*** The data ***

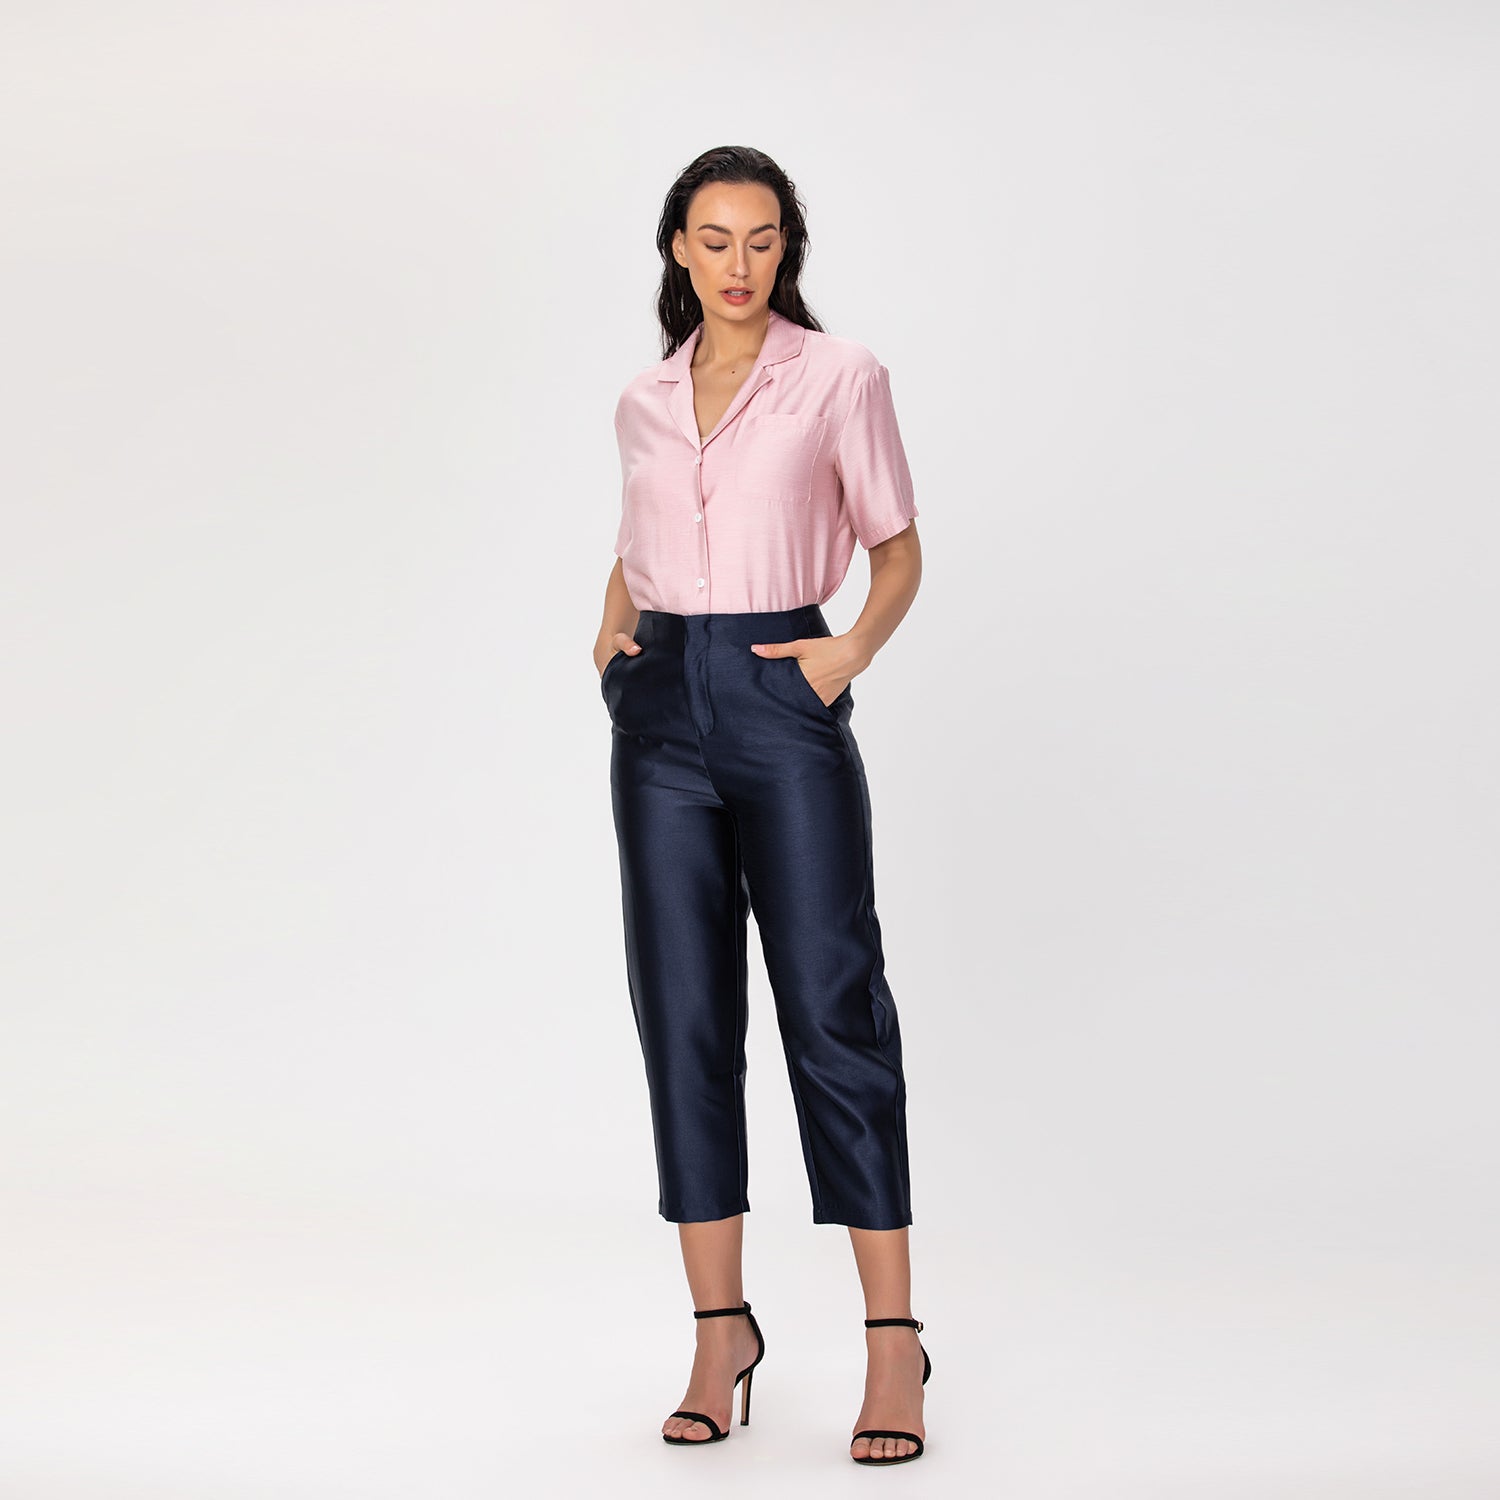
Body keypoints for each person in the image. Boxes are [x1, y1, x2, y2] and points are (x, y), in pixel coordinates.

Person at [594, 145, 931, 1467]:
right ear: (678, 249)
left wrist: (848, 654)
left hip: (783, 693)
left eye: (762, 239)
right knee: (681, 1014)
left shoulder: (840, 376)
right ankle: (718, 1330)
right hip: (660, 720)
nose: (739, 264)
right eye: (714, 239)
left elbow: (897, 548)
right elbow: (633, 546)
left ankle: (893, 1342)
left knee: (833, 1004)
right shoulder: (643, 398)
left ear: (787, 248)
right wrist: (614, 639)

*** End of The data ***

• _Exercise description_
Write out exactly the lines starting with the one that holds "right elbow: (633, 546)" and running through the last line above.

• _Exercise answer_
right elbow: (633, 546)
left ankle: (893, 1342)
left knee: (833, 1004)
right shoulder: (643, 398)
left ear: (787, 248)
right wrist: (614, 639)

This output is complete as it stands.